Durante o período em que estive no PDT convivendo intensamente com o ex-Governador, Leonel Brizola, percebi que somente o Collares, nas discussões internas do PDT, ousava ter uma postura de enfrentamento com o comandante, procurando fazer valer a sua posição. Em 2002 fui escolhido, numa convenção histórica do PDT, como candidato ao Governo do Estado. Durante a campanha, quando o embate maior era entre o Tarso e o Brito, em que eu e o Rigotto aparecíamos muito distantes dos dois, o Brizola convoca a Executiva Estadual do PDT para uma reunião de emergência no Rio de Janeiro. Nos deslocamos para o Rio e no próprio Aeroporto do Galeão realizamos o nosso encontro. Como era habitual o Brizola fez uma longa exposição da disputa eleitoral nacional, momento em que a candidatura do Ciro Gomes se encontrava num crescendo, apoiado também pelo PDT. Ao final o Presidente Nacional faz uma das suas famosas pausas e “pondera” que não deveríamos ter uma candidatura própria, mas alicerçarmos o nosso apoio a candidatura de Antônio Brito, então no PPS, mesmo partido de Ciro Gomes. Ao término da fala de Brizola, pedi a palavra e afirmei: “Se o senhor entende que este é o melhor caminho, estou retirando a minha candidatura”. Antes que eu terminasse a frase o Collares bradou: “não desiste, não”, “não desiste não” repetiu olhando firmemente para o Brizola. O Comandante simplesmente fez que não ouviu o Collares e afirmou: “então está decidido. Vamos apoiar o Brito” dando por encerrada a questão. O Collares se levantou e foi conversar duramente com o Brizola. Mas, em poucos minutos tudo estava em paz.
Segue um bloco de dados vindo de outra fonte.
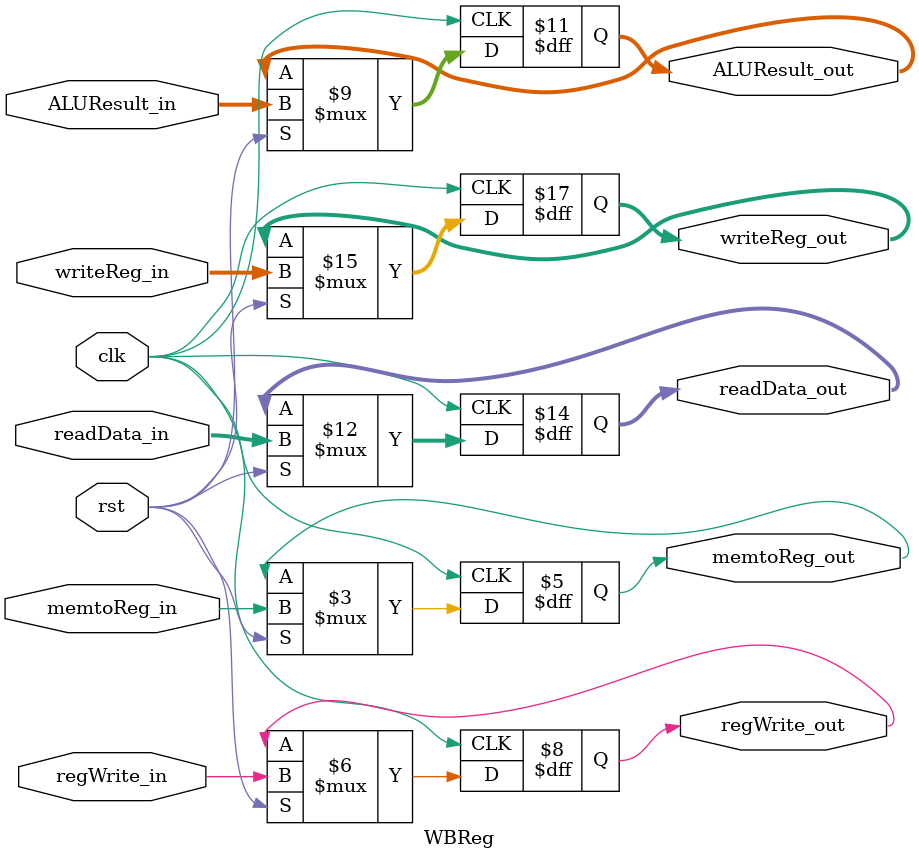
<source format=v>
module WBReg(
    input clk,
    input rst,
    input memtoReg_in,
    input regWrite_in,
    input [31:0] ALUResult_in,
    input [31:0] readData_in,
    input [4:0] writeReg_in,
    output reg memtoReg_out,
    output reg regWrite_out,
    output reg [31:0] ALUResult_out,
    output reg [31:0] readData_out,
    output reg [4:0] writeReg_out
);
    always @(posedge clk, negedge rst) begin
        if (~rst) begin
            memtoReg_out <= memtoReg_out;
            regWrite_out <= regWrite_out;
            ALUResult_out <= ALUResult_out;
            readData_out <= readData_out;
            writeReg_out <= writeReg_out;
        end
        else begin
            memtoReg_out <= memtoReg_in;
            regWrite_out <= regWrite_in;
            ALUResult_out <= ALUResult_in;
            readData_out <= readData_in;
            writeReg_out <= writeReg_in;
        end
    end

endmodule

</source>
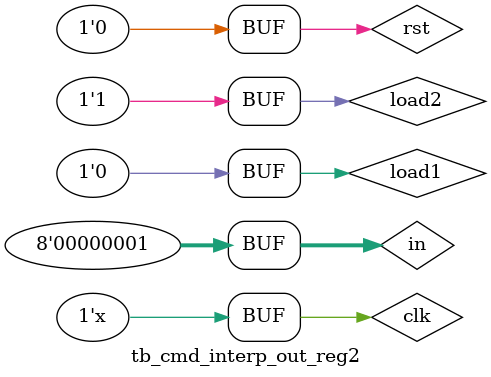
<source format=v>
`timescale 1ns / 1ps


module tb_cmd_interp_out_reg2;

	// Inputs
	reg [7:0] in;
	reg clk;
	reg rst;
	reg load1;
	reg load2;

	// Outputs
	wire [7:0] out;

	// Instantiate the Unit Under Test (UUT)
	cmd_interp_out_reg2 uut (
		.in(in), 
		.clk(clk), 
		.rst(rst), 
		.load1(load1), 
		.load2(load2), 
		.out(out)
	);
	always #5 clk = ~clk;
	initial begin
		// Initialize Inputs
		in = 0;
		clk = 0;
		rst = 0;
		load1 = 0;
		load2 = 0;

		// Wait 100 ns for global reset to finish
		#100;
		rst = 1;
		#15
		rst = 0;
       in = 8'd1;
		 load1 = 1;
		#15
		in = 8'd1;
		load1 = 0;
		load2 = 1;
		// Add stimulus here

	end
      
endmodule


</source>
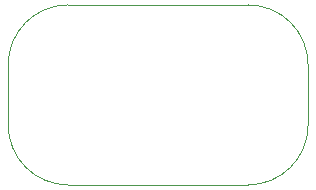
<source format=gm1>
%TF.GenerationSoftware,KiCad,Pcbnew,8.0.4*%
%TF.CreationDate,2024-08-23T20:47:13+02:00*%
%TF.ProjectId,Clock Push Button,436c6f63-6b20-4507-9573-682042757474,V1*%
%TF.SameCoordinates,PX6d01460PY32de760*%
%TF.FileFunction,Profile,NP*%
%FSLAX46Y46*%
G04 Gerber Fmt 4.6, Leading zero omitted, Abs format (unit mm)*
G04 Created by KiCad (PCBNEW 8.0.4) date 2024-08-23 20:47:13*
%MOMM*%
%LPD*%
G01*
G04 APERTURE LIST*
%TA.AperFunction,Profile*%
%ADD10C,0.100000*%
%TD*%
G04 APERTURE END LIST*
D10*
X1269998Y-10160002D02*
X16510000Y-10160000D01*
X16510002Y5080001D02*
G75*
G02*
X21590001Y2I-2J-5080001D01*
G01*
X16510000Y5080001D02*
X1270000Y5080000D01*
X1269998Y-10160002D02*
G75*
G02*
X-3810002Y-5080002I2J5080002D01*
G01*
X-3810000Y0D02*
X-3810002Y-5080002D01*
X21590000Y-5080000D02*
G75*
G02*
X16510000Y-10160000I-5080000J0D01*
G01*
X21590001Y2D02*
X21590000Y-5080000D01*
X-3810000Y0D02*
G75*
G02*
X1270000Y5080000I5080000J0D01*
G01*
M02*

</source>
São alguns dos tantos exemplos que poderia citar para demonstrar a grandeza desta figura que se tornou emblemática no RS. “Um vendedor de laranja, que se tornou Governador” costumava ele lembrar. Um grande defensor do Estado Democrático do Direito, lutador das causas sociais, um apaixonado pela área da educação, um orador cativante como poucos, um grande homem público, um guerreiro que sempre lutou pelas boas causas.

Espero que Deus (o velho lá de cima, como dizia o Collares) o acolha na sua plenitude e dê conforto a amiga Neuza Canabarro, os filhos Antônio e Adriana, e a Celina, sua enteada.

Collares já faz falta entre nós.

* José Fortunati – Foi Deputado Federal, Secretário de Estado da Educação RS, por dois mandatos, Deputado Federal e por dois mandatos Prefeito de Porto Alegre.